##### Data supplied

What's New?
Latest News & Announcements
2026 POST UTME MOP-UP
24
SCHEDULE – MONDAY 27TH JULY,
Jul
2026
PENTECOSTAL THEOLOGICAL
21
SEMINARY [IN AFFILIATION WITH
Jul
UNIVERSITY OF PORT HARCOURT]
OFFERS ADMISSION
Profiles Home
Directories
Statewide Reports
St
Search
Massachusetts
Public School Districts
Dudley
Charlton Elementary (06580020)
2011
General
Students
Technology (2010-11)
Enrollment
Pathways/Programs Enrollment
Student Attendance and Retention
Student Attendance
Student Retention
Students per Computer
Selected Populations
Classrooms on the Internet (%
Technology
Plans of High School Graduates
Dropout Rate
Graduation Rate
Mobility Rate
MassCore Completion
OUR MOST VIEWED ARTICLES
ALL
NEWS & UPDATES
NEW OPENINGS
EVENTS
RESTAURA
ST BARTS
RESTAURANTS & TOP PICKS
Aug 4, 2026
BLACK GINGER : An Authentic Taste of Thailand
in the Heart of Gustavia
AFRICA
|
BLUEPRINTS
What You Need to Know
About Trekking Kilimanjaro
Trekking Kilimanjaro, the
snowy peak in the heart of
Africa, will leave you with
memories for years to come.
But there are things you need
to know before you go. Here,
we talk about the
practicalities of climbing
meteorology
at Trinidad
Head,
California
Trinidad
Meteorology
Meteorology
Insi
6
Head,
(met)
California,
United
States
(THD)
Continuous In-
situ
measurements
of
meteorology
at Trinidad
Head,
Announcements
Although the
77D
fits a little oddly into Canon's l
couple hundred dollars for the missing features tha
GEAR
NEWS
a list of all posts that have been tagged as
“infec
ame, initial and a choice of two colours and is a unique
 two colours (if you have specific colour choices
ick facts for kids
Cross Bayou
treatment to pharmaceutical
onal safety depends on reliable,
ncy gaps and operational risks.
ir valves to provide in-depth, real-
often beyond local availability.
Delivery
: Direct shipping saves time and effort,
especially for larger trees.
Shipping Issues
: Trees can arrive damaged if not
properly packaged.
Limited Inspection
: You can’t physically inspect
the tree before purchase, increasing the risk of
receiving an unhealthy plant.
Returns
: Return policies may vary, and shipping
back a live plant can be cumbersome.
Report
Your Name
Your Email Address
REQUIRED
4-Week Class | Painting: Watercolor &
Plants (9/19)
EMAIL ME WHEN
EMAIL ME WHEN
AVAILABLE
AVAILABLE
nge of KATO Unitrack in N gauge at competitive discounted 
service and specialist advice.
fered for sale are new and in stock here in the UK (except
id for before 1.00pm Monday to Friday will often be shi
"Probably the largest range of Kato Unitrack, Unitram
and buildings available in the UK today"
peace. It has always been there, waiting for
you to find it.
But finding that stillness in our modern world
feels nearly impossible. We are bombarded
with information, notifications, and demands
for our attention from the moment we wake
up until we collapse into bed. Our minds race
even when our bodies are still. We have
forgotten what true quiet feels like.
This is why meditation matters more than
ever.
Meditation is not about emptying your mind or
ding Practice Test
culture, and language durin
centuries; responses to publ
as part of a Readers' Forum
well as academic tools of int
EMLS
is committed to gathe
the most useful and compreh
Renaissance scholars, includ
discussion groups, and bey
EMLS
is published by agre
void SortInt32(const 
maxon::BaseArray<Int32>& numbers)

##########

Written task: Print all the records precisely.

Problem solution:
What's New?
Latest News & Announcements
2026 POST UTME MOP-UP
24
SCHEDULE – MONDAY 27TH JULY,
Jul
2026
PENTECOSTAL THEOLOGICAL
21
SEMINARY [IN AFFILIATION WITH
Jul
UNIVERSITY OF PORT HARCOURT]
OFFERS ADMISSION
Profiles Home
Directories
Statewide Reports
St
Search
Massachusetts
Public School Districts
Dudley
Charlton Elementary (06580020)
2011
General
Students
Technology (2010-11)
Enrollment
Pathways/Programs Enrollment
Student Attendance and Retention
Student Attendance
Student Retention
Students per Computer
Selected Populations
Classrooms on the Internet (%
Technology
Plans of High School Graduates
Dropout Rate
Graduation Rate
Mobility Rate
MassCore Completion
OUR MOST VIEWED ARTICLES
ALL
NEWS & UPDATES
NEW OPENINGS
EVENTS
RESTAURA
ST BARTS
RESTAURANTS & TOP PICKS
Aug 4, 2026
BLACK GINGER : An Authentic Taste of Thailand
in the Heart of Gustavia
AFRICA
|
BLUEPRINTS
What You Need to Know
About Trekking Kilimanjaro
Trekking Kilimanjaro, the
snowy peak in the heart of
Africa, will leave you with
memories for years to come.
But there are things you need
to know before you go. Here,
we talk about the
practicalities of climbing
meteorology
at Trinidad
Head,
California
Trinidad
Meteorology
Meteorology
Insi
6
Head,
(met)
California,
United
States
(THD)
Continuous In-
situ
measurements
of
meteorology
at Trinidad
Head,
Announcements
Although the
77D
fits a little oddly into Canon's l
couple hundred dollars for the missing features tha
GEAR
NEWS
a list of all posts that have been tagged as
“infec
ame, initial and a choice of two colours and is a unique
 two colours (if you have specific colour choices
ick facts for kids
Cross Bayou
treatment to pharmaceutical
onal safety depends on reliable,
ncy gaps and operational risks.
ir valves to provide in-depth, real-
often beyond local availability.
Delivery
: Direct shipping saves time and effort,
especially for larger trees.
Shipping Issues
: Trees can arrive damaged if not
properly packaged.
Limited Inspection
: You can’t physically inspect
the tree before purchase, increasing the risk of
receiving an unhealthy plant.
Returns
: Return policies may vary, and shipping
back a live plant can be cumbersome.
Report
Your Name
Your Email Address
REQUIRED
4-Week Class | Painting: Watercolor &
Plants (9/19)
EMAIL ME WHEN
EMAIL ME WHEN
AVAILABLE
AVAILABLE
nge of KATO Unitrack in N gauge at competitive discounted 
service and specialist advice.
fered for sale are new and in stock here in the UK (except
id for before 1.00pm Monday to Friday will often be shi
"Probably the largest range of Kato Unitrack, Unitram
and buildings available in the UK today"
peace. It has always been there, waiting for
you to find it.
But finding that stillness in our modern world
feels nearly impossible. We are bombarded
with information, notifications, and demands
for our attention from the moment we wake
up until we collapse into bed. Our minds race
even when our bodies are still. We have
forgotten what true quiet feels like.
This is why meditation matters more than
ever.
Meditation is not about emptying your mind or
ding Practice Test
culture, and language durin
centuries; responses to publ
as part of a Readers' Forum
well as academic tools of int
EMLS
is committed to gathe
the most useful and compreh
Renaissance scholars, includ
discussion groups, and bey
EMLS
is published by agre
void SortInt32(const 
maxon::BaseArray<Int32>& numbers)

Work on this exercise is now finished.